Microservices should support elasticity. This means the capacity of the microservice to handle incoming requests or data to store should grow or shrink without any downtime. This can happen automatically based on pre-defined SLA or manually. XAP supports this capability both for stateful and stateless PU.
With microservices, the culture and design principles should embrace failure and faults, similar to anti-fragile systems. Developers and operators can develop and deploy self-healing applications. XAP delivers high availability by keeping every item stored within the data grid within at least two different machines. This redundancy will be kept as long as there are available resources on the network. Upon failure of a data grid node, a new PU instance running the missing data grid node will be provisioned, keeping the capacity of the deployed stateful PU intact.
Semantic monitoring can provide an early warning system of something going wrong that triggers development teams to follow up and investigate. XAP includes advanced monitoring and alerting tools that may introspect any component within the system. This includes the grid and its hosting machines, the PU, and its stateful (space) or stateless artifacts. You may configure custom dashboards that will allow you to correlate different metrics. These may be both operational and business-relevant metrics. This provides a simple resolution path when problems are identified. You may also push metrics available into external monitoring tools such as CA APM to enterprise-level monitoring.

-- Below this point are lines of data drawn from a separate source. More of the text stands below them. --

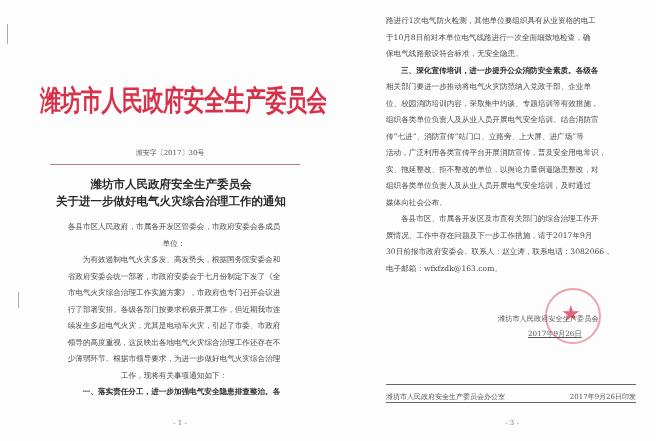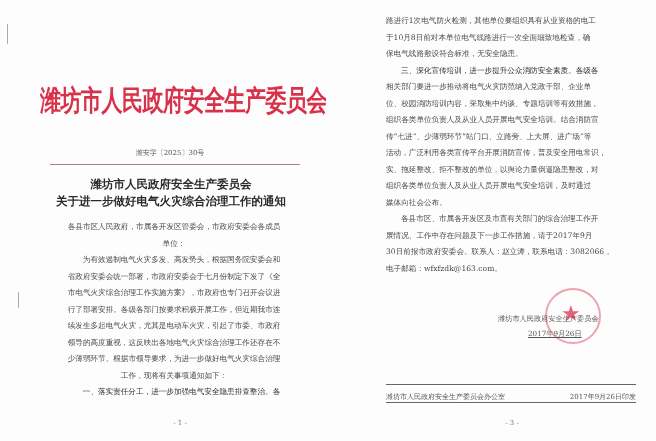--- a/index.html
+++ b/index.html
@@ -42,7 +42,7 @@
   .right-body { left: 386px; top: 6px; width: 248px; margin-top: 7px; }
   .line { white-space: nowrap; overflow: hidden; }
   .indent { padding-left: 15px; }
-  .bold { font-weight: normal; color: #2e2e2e; }
+  .bold { font-weight: bold; color: #2e2e2e; }
   .email { }
   .page-num {
     position: absolute; font-size: 7px; color: #777; text-align: center; width: 60px;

Microservice architectures emphasize transaction-less coordination between services, with explicit recognition that consistency may only be eventual consistency and problems are dealt with by compensating operations. With XAP, the recommendation is to leverage transactions as XAP has been built to support strict consistency. You can use eventual consistency with XAP (asynchronous replication, optimistic locking protocol), but this may impact accuracy and may lead to data loss.
Developing and deploying microservices with XAP should adhere to several straightforward concepts. Many of these are classic concepts that do not require special changes to the regular development and deployment cycle you may have. Sticking to these concepts will deliver top quality, a great end-user experience, and an agile, cost-effective, robust, scalable, and simple-to-maintain application.